(Beginning of Page excerpt)

Nope. User 'remotecontact' has a listing in the classifieds for the motor and controller for a price almost too low to believe. The motor is rated for 90 horsepower, making it an almost perfect substitute for a WarP 9. The chance to get regenerative braking and a single drive transmission makes me want an AC motor, but my science skills are pretty weak. I've seen plenty of internet videos of cars with stick shifts and Warp 9s, and so DC is still plenty tantalizing to me. I live in a city of less than a million people, so you can imagine that the 65-80 mile range one might expect with Sinopoly 180s or 200s in a 144v configuration would be plenty acceptable. I do 99% of my driving in town, and I consider highway, interstate travel to be a form of masochism. I'm into "living small", and I hate sending money to a supermassive corporation that pays less in taxes than I do, either proportionately or absolutely. (If I remember correctly, Exxon or one of the other biggies literally paid nothing in federal income taxes and actually received billions in rebates and subsidies from the government.)

(End of Page excerpt)
(Beginning of Data to use)

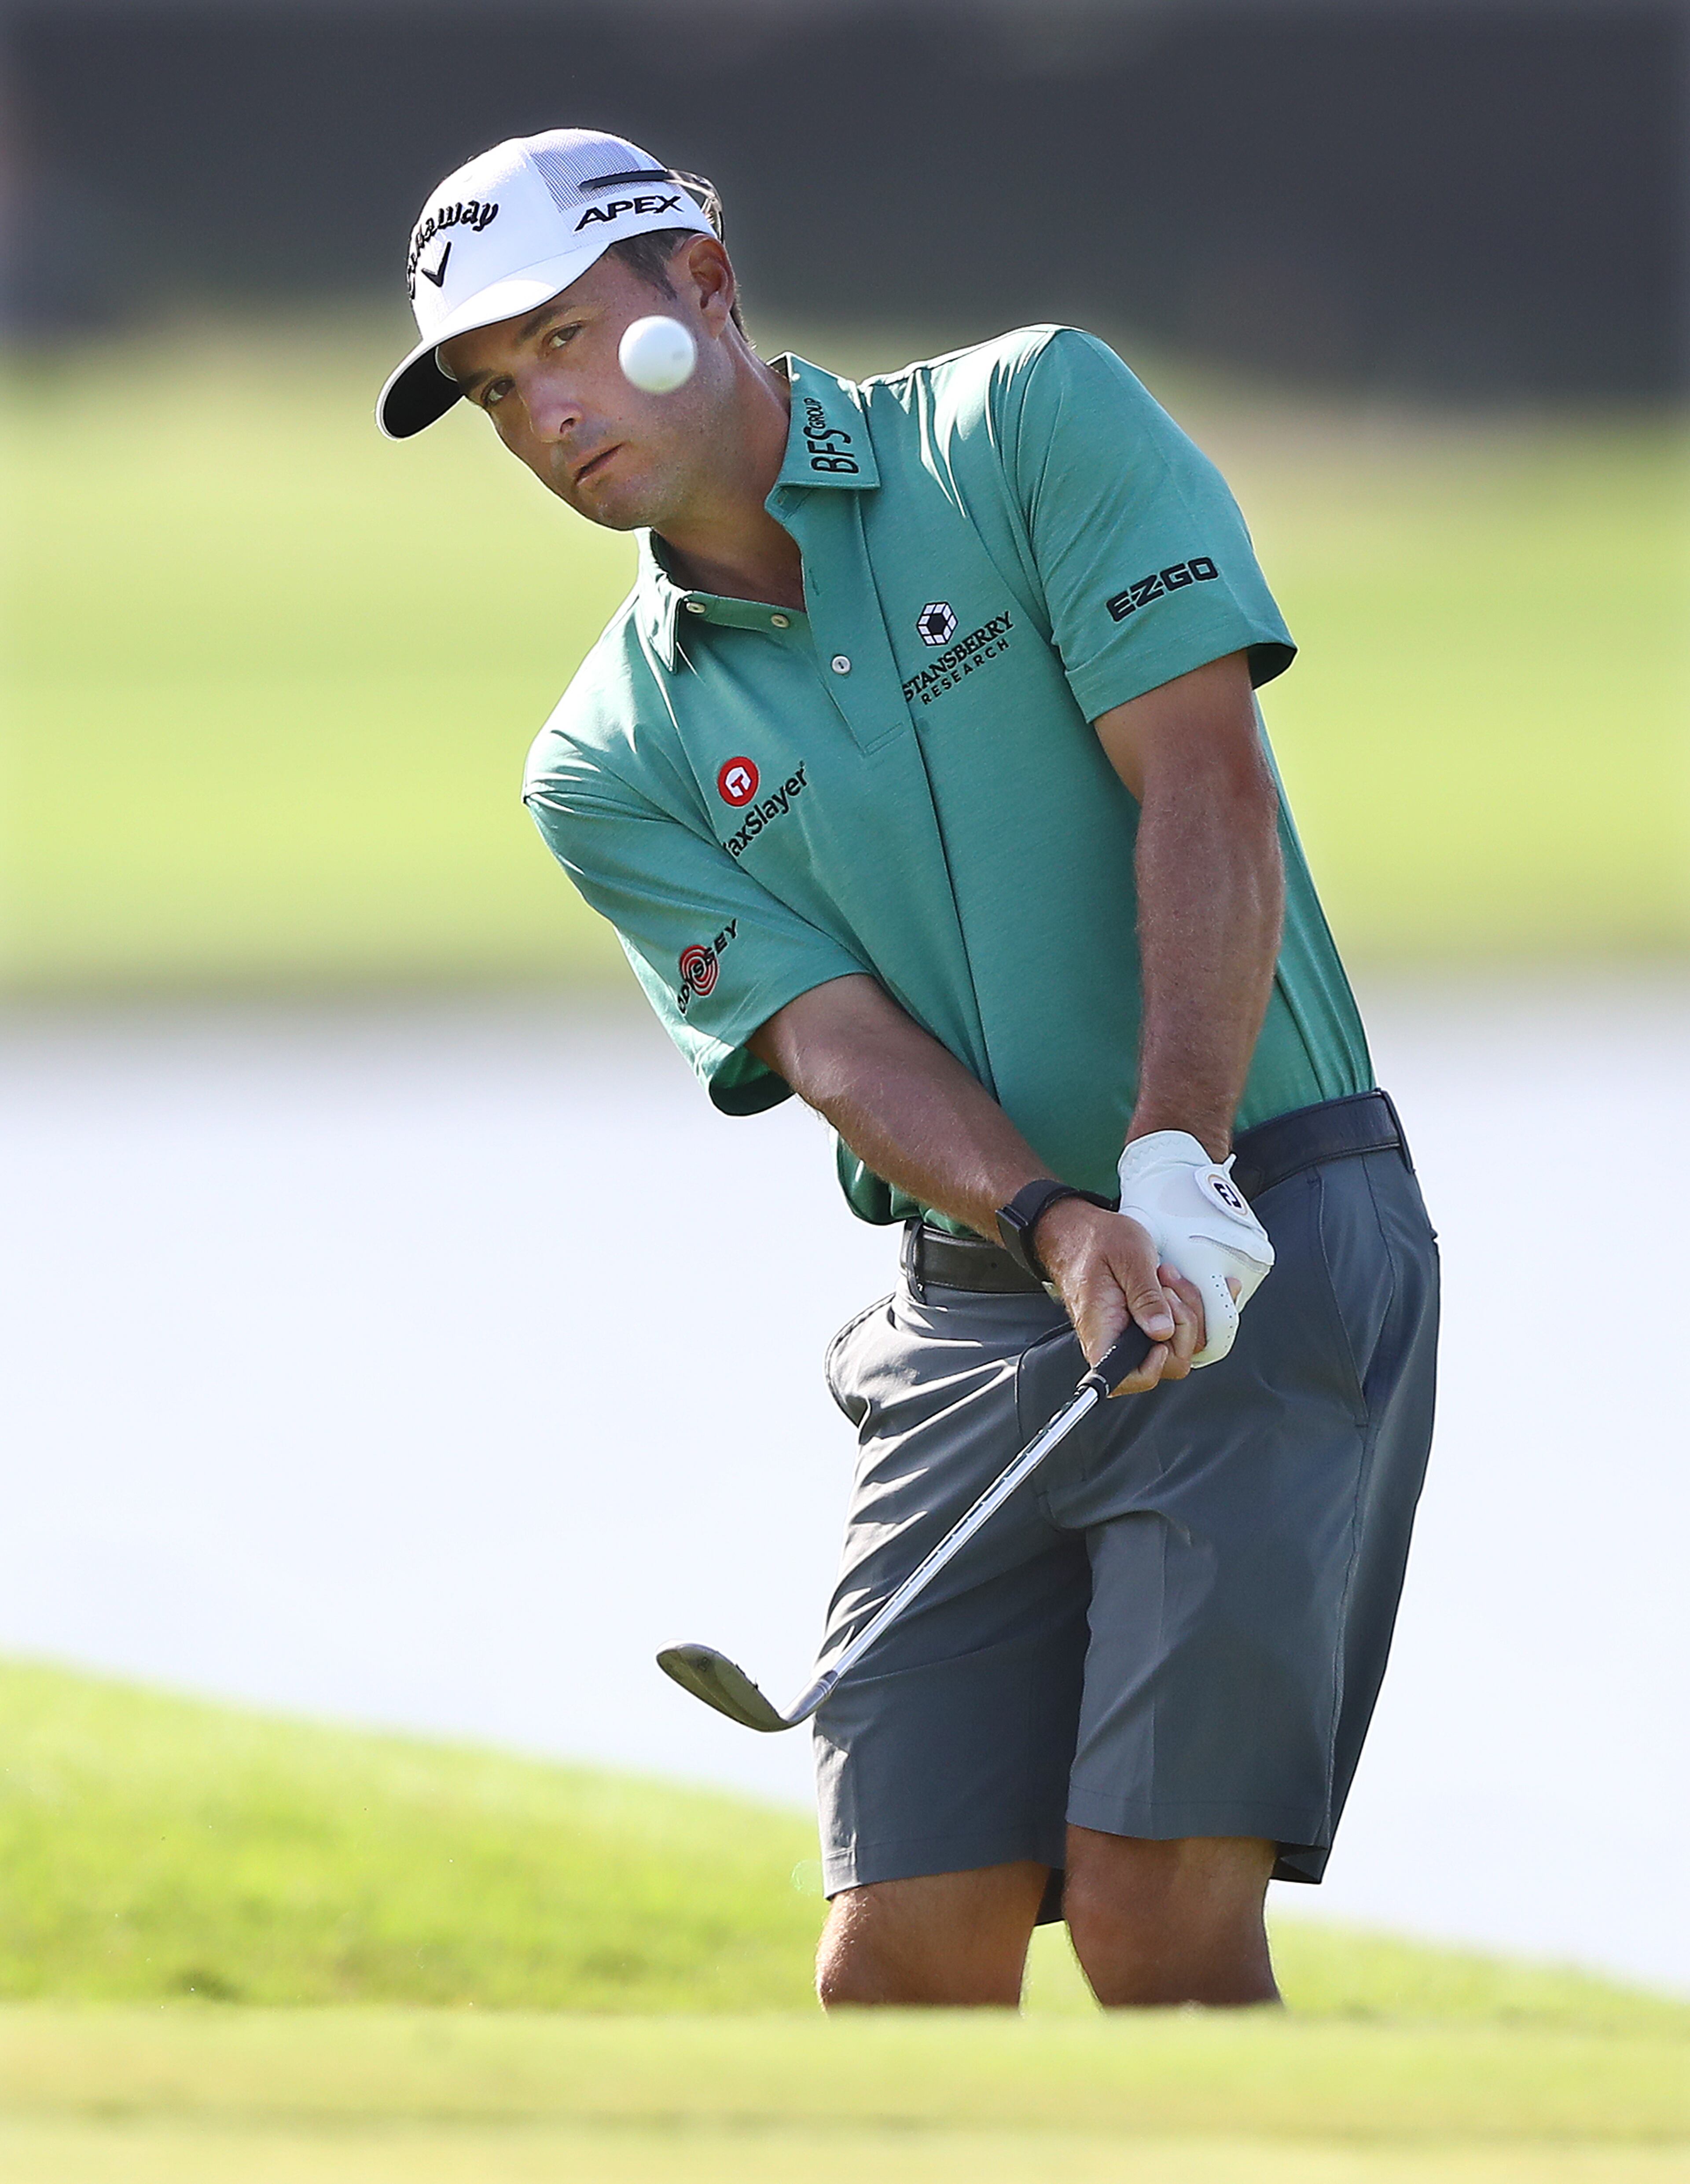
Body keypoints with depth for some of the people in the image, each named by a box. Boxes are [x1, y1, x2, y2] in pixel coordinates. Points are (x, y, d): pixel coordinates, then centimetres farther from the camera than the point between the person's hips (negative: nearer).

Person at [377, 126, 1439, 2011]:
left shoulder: (1029, 421, -1)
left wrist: (1179, 1157, -25)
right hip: (971, 1316, 4)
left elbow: (1202, 773, -12)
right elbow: (832, 1030, -5)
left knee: (1158, 1913, -15)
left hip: (1268, 1249, -4)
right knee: (904, 1959, -3)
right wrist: (1060, 1229, -25)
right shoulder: (616, 764, 8)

(End of Data to use)

Exercises to complete:
a) Pick out every row that contains the word "left".
b) Extend the forum post about converting a car to electric power, continuing from where it stops.

Task-by-task results:
a)
left shoulder: (1029, 421, -1)
left wrist: (1179, 1157, -25)
left elbow: (1202, 773, -12)
left knee: (1158, 1913, -15)
left hip: (1268, 1249, -4)

b)
You can contact 'remotecontact' for more information about his motors and controllers. I need something easier, and I believe DC will be the way to go. I guess AC motors have a ways to go before they're for the beginners.

Interesting conversation! More reason to push DC conversions as a realistic and desirable alternative for the Average Joe looking to ditch his ICE. AC is a really cool idea, though, and I hope advances in computers make them a mainstream option for the DIYers. I'm aware of some AC motor and controller combinations, but nothing that really matches the compatibility and power of a WarP 9 or Kostov K10.

Please keep in mind that I'm generating these thoughts based on advice and information I've gathered in these forums. I may not be the best and last word on whether the Siemens motor and controller I've discussed are right for your project. If you're interested in tackling an AC conversion, just keep posting your questions here and I'm sure the denizens of the forum will help you in any way they can. And do look up remotecontact's classified posting, as the price for the motor he's selling is amazing. If you have the ability, it might be worth your while.

Cheerio!


----------



## Hollie Maea (Dec 9, 2009)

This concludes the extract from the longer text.